### Given information
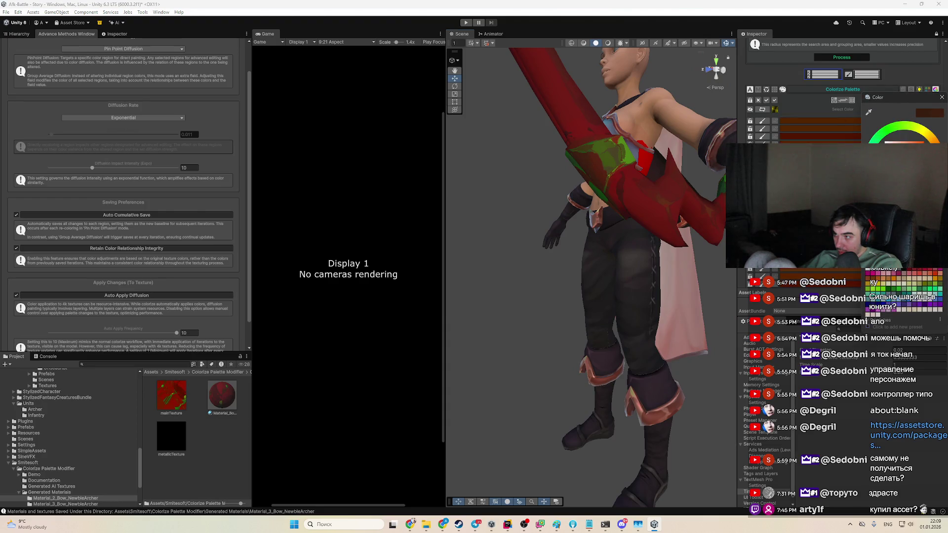
{"action": "left_click", "coordinate": [822, 119]}
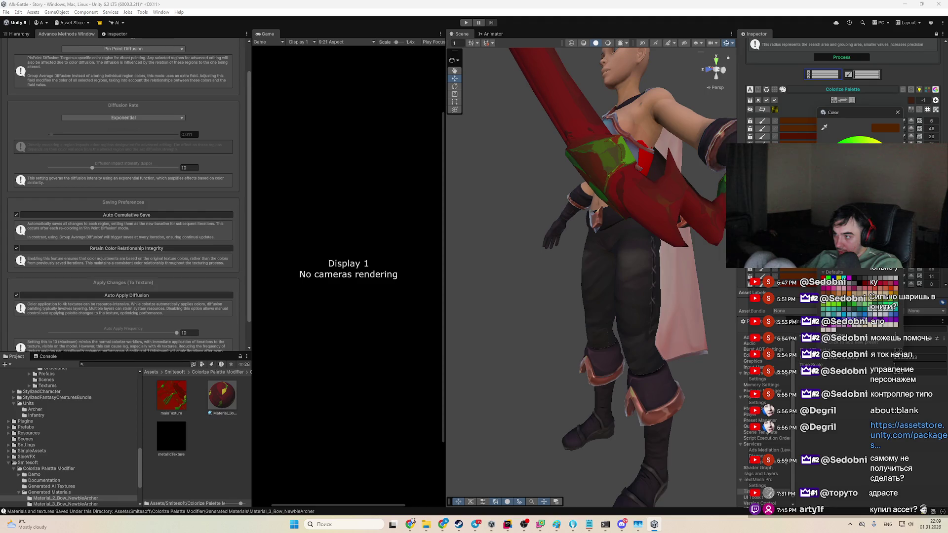
{"action": "left_click", "coordinate": [843, 279]}
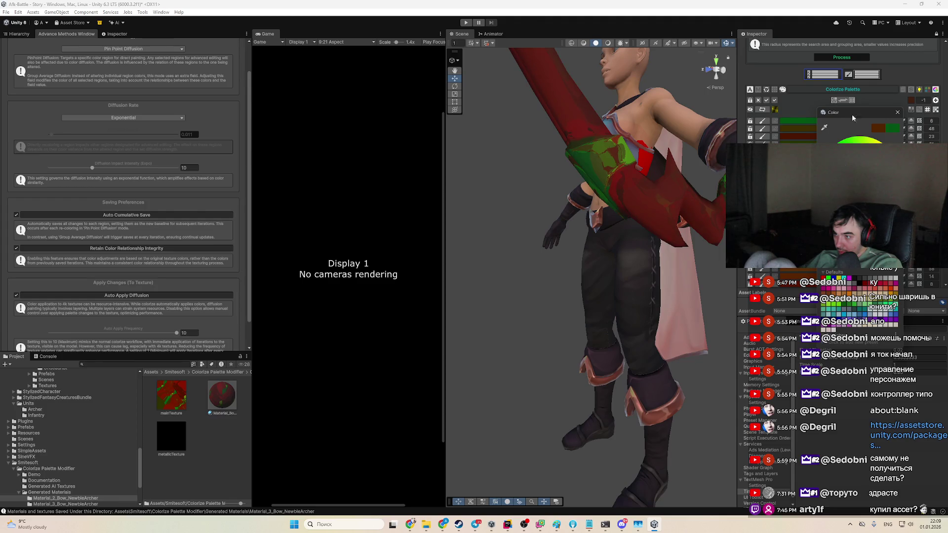
{"action": "left_click", "coordinate": [911, 100]}
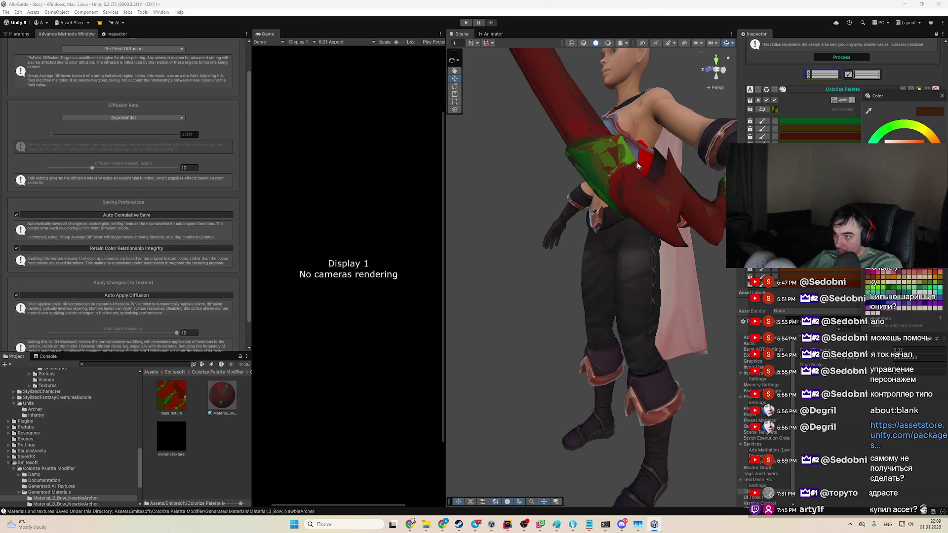
{"action": "left_click", "coordinate": [619, 154]}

### Work task
Transcribe the full listing exactly, but keep every image out of it.

### Exercise solution
{"action": "left_click", "coordinate": [822, 119]}
{"action": "left_click", "coordinate": [843, 279]}
{"action": "left_click", "coordinate": [911, 100]}
{"action": "left_click", "coordinate": [619, 154]}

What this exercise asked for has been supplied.